What you write must match, character for character, the lines from the one with "Защита от случайного" down to the one with "मुख्यमंत्री ने ‘मेरी" in the listing below, minus its pictures.

--------

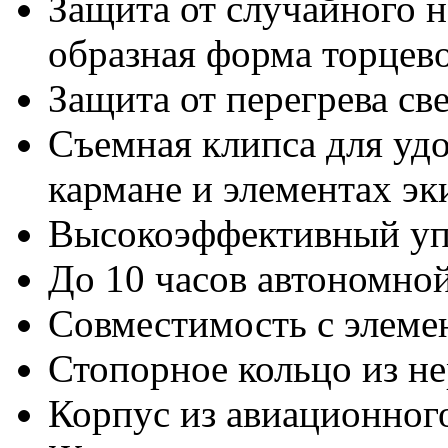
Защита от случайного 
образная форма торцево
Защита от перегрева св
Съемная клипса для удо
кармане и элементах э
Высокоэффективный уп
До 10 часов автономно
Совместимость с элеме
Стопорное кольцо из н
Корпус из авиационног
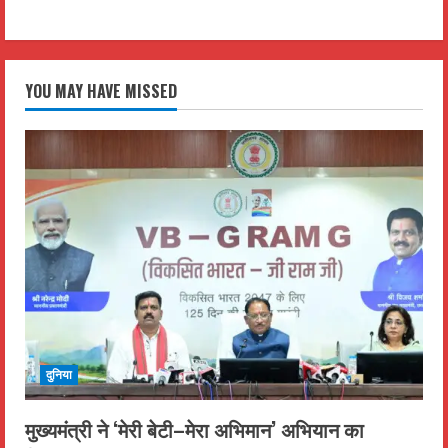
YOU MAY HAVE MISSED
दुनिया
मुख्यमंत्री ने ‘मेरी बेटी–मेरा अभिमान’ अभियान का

--------

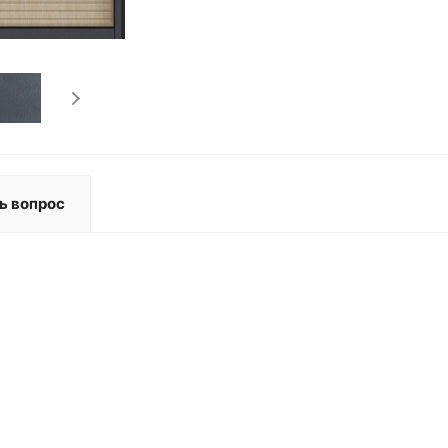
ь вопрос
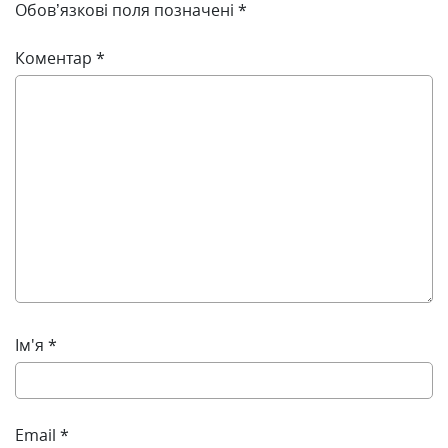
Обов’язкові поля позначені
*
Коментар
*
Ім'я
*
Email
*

--------

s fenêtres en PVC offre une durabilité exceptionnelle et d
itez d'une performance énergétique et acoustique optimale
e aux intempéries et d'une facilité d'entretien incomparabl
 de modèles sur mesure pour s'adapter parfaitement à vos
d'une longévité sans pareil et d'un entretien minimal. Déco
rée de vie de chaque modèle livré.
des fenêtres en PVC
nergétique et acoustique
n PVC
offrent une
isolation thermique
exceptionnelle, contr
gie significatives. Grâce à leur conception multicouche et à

--------

Answer to this task:
Защита от случайного 
образная форма торцево
Защита от перегрева св
Съемная клипса для удо
кармане и элементах э
Высокоэффективный уп
До 10 часов автономно
Совместимость с элеме
Стопорное кольцо из н
Корпус из авиационног
YOU MAY HAVE MISSED
दुनिया
मुख्यमंत्री ने ‘मेरी बेटी–मेरा अभिमान’ अभियान का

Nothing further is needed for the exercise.